I was outside the Supreme Court on June 25, 2015 when the King v. Burwell decision was released. I was there the moment activists switched their signs from saying “Don’t you dare take my care” to “The ACA is here to stay.” I wrote that we could finally say with some certainty that they were right, the law is here to stay. They were wrong. I was wrong.
Donald Trump’s victory throws the future of health reform into complete chaos. He will take office in January 2017 with Republican majorities in the House and Senate. President Trump, Speaker Ryan, and Senate Majority Leader McConnell have all made repeated promises to get rid of Obamacare. They will face enormous pressure to follow through with their threats of repeal. Approximately 21 million people are projected to lose insurance if they follow through with their initial proposals.
The first step to figuring out where to go from here is understanding what decisions are on the horizon. Here are my first 20 questions about health reform under the Trump administration , in no particular order:
1. Will Republicans follow through with repealing the ACA? It is one thing to make threats when there is no chance they will come to pass. Where will health reform fit in the constellation of issues President Trump promised to focus on such as immigration and the economy?
2. If they decide to move forward with repeal in the first year—as I fully expect them to do—what will this look like? The details matter greatly. Will this be a mostly symbolic gesture to appease the conservative base without upsetting interest groups and taking away people’s insurance, or will this be a more comprehensive overhaul of the ACA?
3. Will legislation to repeal the ACA include specifics about what to replace it with or will these be two separate conversations?
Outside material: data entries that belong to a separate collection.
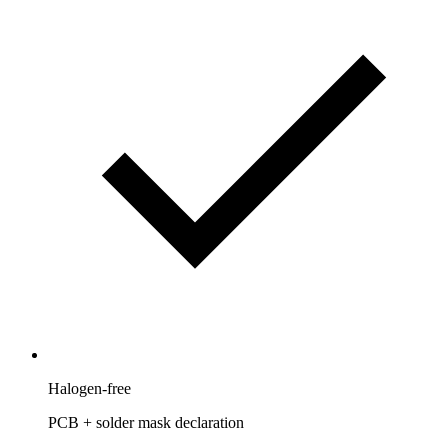
Halogen-free
PCB + solder mask declaration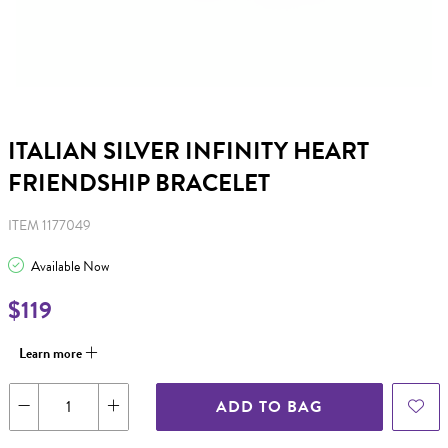
ITALIAN SILVER INFINITY HEART
FRIENDSHIP BRACELET
ITEM 1177049
Available Now
$119
Learn more
ADD TO BAG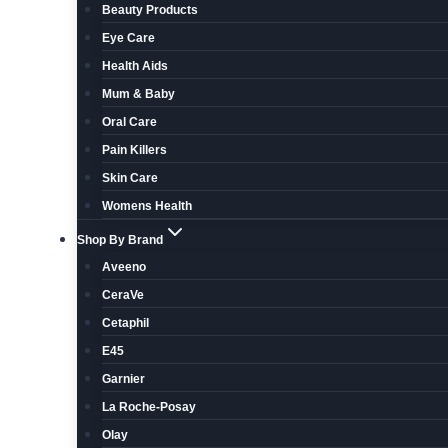
Beauty Products
Eye Care
Health Aids
Mum & Baby
Oral Care
Pain Killers
Skin Care
Womens Health
Shop By Brand
Aveeno
CeraVe
Cetaphil
E45
Garnier
La Roche-Posay
Olay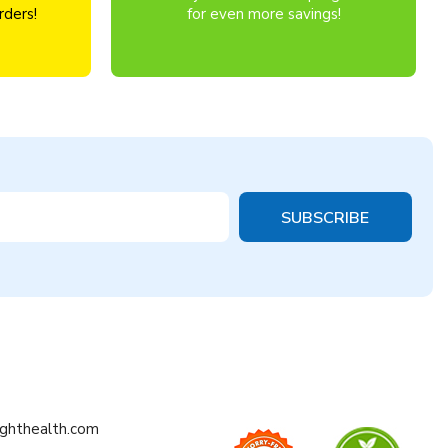
rders!
for even more savings!
ighthealth.com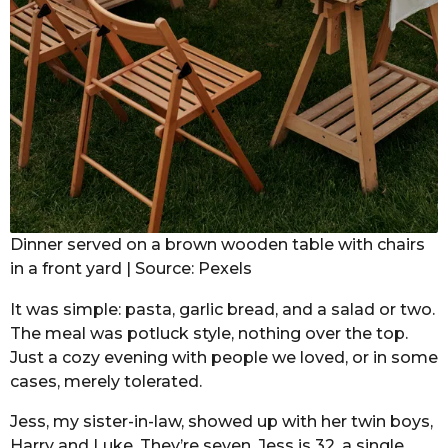
Dinner served on a brown wooden table with chairs
in a front yard | Source: Pexels
It was simple: pasta, garlic bread, and a salad or two.
The meal was potluck style, nothing over the top.
Just a cozy evening with people we loved, or in some
cases, merely tolerated.
Jess, my sister-in-law, showed up with her twin boys,
Harry and Luke. They’re seven. Jess is 32, a single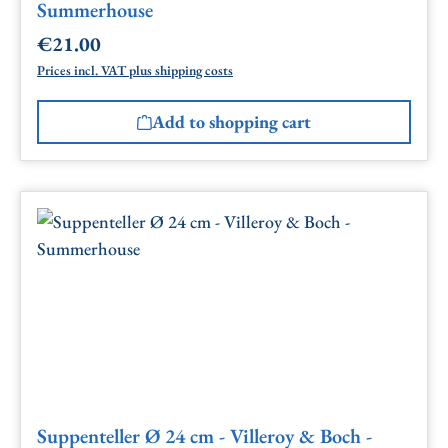
Summerhouse
€21.00
Regular price:
Prices incl. VAT plus shipping costs
Add to shopping cart
Suppenteller Ø 24 cm - Villeroy & Boch -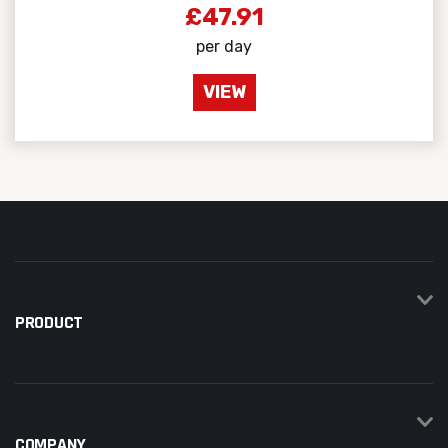
£47.91
per day
VIEW
PRODUCT
COMPANY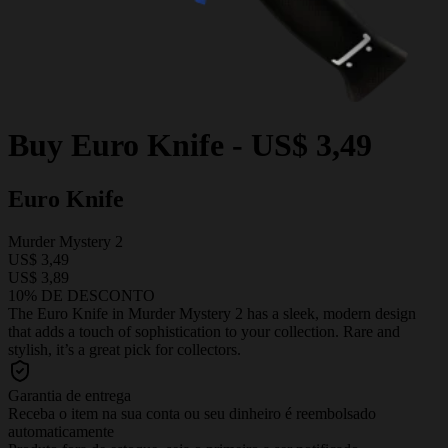
Buy
Euro Knife
-
US$ 3,49
Euro Knife
Murder Mystery 2
US$ 3,49
US$ 3,89
10% DE DESCONTO
The Euro Knife in Murder Mystery 2 has a sleek, modern design
that adds a touch of sophistication to your collection. Rare and
stylish, it’s a great pick for collectors.
Garantia de entrega
Receba o item na sua conta ou seu dinheiro é reembolsado
automaticamente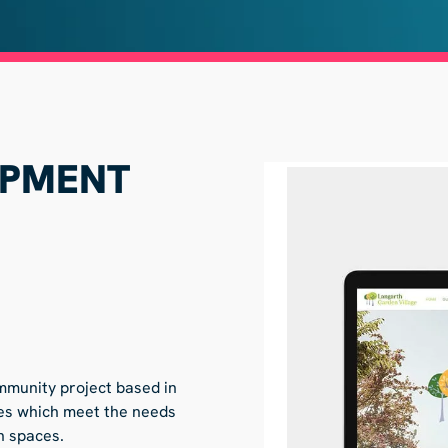
OPMENT
mmunity project based in
omes which meet the needs
en spaces.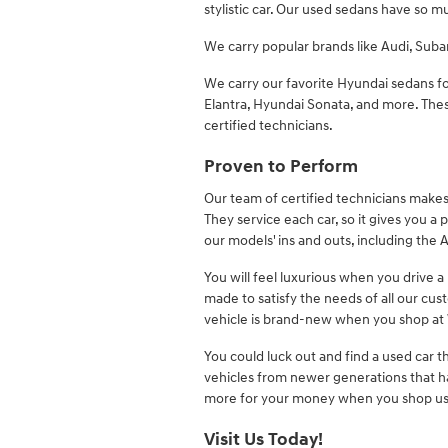
stylistic car. Our used sedans have so m
We carry popular brands like Audi, Sub
We carry our favorite Hyundai sedans f
Elantra, Hyundai Sonata, and more. Thes
certified technicians.
Proven to Perform
Our team of certified technicians makes 
They service each car, so it gives you a
our models' ins and outs, including the 
You will feel luxurious when you drive a
made to satisfy the needs of all our cu
vehicle is brand-new when you shop at 
You could luck out and find a used car t
vehicles from newer generations that h
more for your money when you shop us
Visit Us Today!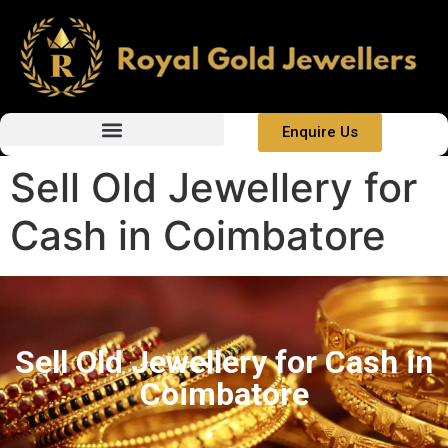
Enquire Us
Sell Old Jewellery for
Cash in Coimbatore
Sell Old Jewellery for Cash in
Coimbatore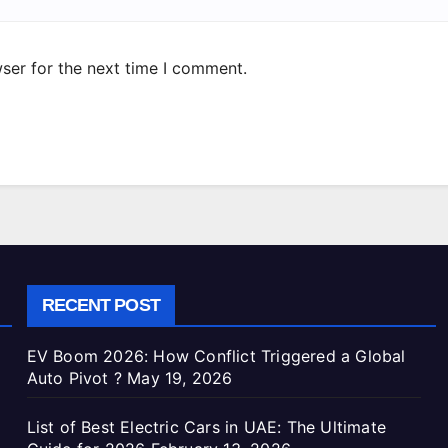
ser for the next time I comment.
RECENT POST
EV Boom 2026: How Conflict Triggered a Global
Auto Pivot ?
May 19, 2026
List of Best Electric Cars in UAE: The Ultimate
The history of health reform clearly shows that it is very hard to gain consensus on the details even if there is agreement on the broad goals. It will be much harder to pass repeal legislation if Republicans have to agree on what comes next.
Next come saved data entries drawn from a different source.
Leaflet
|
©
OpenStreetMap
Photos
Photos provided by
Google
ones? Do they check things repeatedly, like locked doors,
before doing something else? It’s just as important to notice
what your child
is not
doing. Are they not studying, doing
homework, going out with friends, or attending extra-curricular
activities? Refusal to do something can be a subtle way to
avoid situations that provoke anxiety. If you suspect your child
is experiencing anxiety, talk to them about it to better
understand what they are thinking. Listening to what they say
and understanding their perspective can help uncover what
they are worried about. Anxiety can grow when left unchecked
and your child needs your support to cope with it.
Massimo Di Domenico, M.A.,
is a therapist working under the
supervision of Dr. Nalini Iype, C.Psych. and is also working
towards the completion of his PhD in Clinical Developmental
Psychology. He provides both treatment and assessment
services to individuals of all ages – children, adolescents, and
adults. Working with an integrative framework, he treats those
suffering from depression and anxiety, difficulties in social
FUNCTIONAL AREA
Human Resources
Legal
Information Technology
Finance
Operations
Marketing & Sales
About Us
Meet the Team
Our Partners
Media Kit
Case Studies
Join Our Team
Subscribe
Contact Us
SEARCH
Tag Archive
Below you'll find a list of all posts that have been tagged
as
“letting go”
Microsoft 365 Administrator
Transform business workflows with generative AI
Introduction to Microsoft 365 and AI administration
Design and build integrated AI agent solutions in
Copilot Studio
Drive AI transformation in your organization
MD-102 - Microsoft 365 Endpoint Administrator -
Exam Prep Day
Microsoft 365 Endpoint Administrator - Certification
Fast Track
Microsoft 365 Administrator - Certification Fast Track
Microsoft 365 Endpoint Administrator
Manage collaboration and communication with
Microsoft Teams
4. I expect they will target the individual mandate. What will they do to combat the likely adverse selection problems that will lead to weakened risk pools and increased premiums increases?
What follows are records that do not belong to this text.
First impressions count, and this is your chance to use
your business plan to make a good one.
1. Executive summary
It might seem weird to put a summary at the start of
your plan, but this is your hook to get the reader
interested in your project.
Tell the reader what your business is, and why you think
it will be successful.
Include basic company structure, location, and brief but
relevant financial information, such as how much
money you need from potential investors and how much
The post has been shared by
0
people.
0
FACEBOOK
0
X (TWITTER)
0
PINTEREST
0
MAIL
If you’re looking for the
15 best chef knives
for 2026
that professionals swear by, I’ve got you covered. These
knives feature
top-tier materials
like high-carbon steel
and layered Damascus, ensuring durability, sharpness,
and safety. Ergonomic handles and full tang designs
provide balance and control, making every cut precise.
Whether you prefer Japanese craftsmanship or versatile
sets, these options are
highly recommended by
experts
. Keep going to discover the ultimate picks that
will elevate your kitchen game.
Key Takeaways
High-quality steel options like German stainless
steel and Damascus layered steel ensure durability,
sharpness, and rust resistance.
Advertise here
5. Will they try to keep popular parts of the law such as allowing children to stay on their parents’ plans until age 26 or banning insurance companies from excluding people because of pre-existing conditions?
6. Will Republicans re-claim ownership of policy ideas they supported before they became part of Obamacare, such as using tax-credits to subsidize the purchase of private insurance through state-based health insurance exchanges?
7. Would they repeal the ACA’s coverage expansions across the board or use a federalism approach similar to the ACA which gives states flexibility to opt-in to keeping things like the Medicaid expansion and insurance exchanges?
8. What does a repeal timeline look like? How long will insurance companies, states, and consumers have to adapt before the coverage expansions are phased out?
9. What effect will all this uncertainty have on the current enrollment period for the exchanges?
10. What will state leaders do? In particular, what will leaders do in the states that have expanded Medicaid but voted for Trump, including Arizona, Michigan, and Pennsylvania? Will they fight to keep the federal money coming into their state or will they support ending the expansion?
11. Will we finally see a voter feedback effect in which the 20 million people who stand to lose insurance mobilize and fight against the ACA’s repeal? We have not seen this in Kentucky where Governor Bevin has undone the state’s exchange and is trying to remove or scale back the state’s Medicaid expansion.
12. What happens to all the current and future negotiations over Medicaid 1115 waivers? Will the Trump administration halt conversations? Will they be more permissive and allow things like work requirements which the Obama administration has rejected?
13. Will any state try a 1332 waiver? If so, how will the Trump administration respond?
14. Assuming block grants are part of the ACA replacement plan, what does this actually look like? What will this mean for states and beneficiaries?
15. This a crucial stage in the dramatic movement away from fee for service to alternative payment models. Will the Trump administration continue in this direction or shift course entirely?
16. What is the future of Accountable Care Organizations?
17. What happens when the Children’s Health Insurance Program (CHIP) expires on September 1, 2017? Will the bipartisan coalition that has supported CHIP further erode? Check out these articles in NEJM and Health Affairs that Jon Oberlander and I wrote about CHIP politics as it stood earlier this year.
18. Will Donald Trump follow through with his early campaign promises to allow Medicare to negotiate pharmaceutical prices?
19. Will public health emerge as a health reform issue that can transcend the partisan divide? In other words, will leaders be able to move beyond the fights over insurance coverage to focus on non-partisan population health issues such as maternal and infant mortality?
20. What does the future look like for federal funding for research on health services, medical care, and social sciences through AHRQ, NIH, and NSF?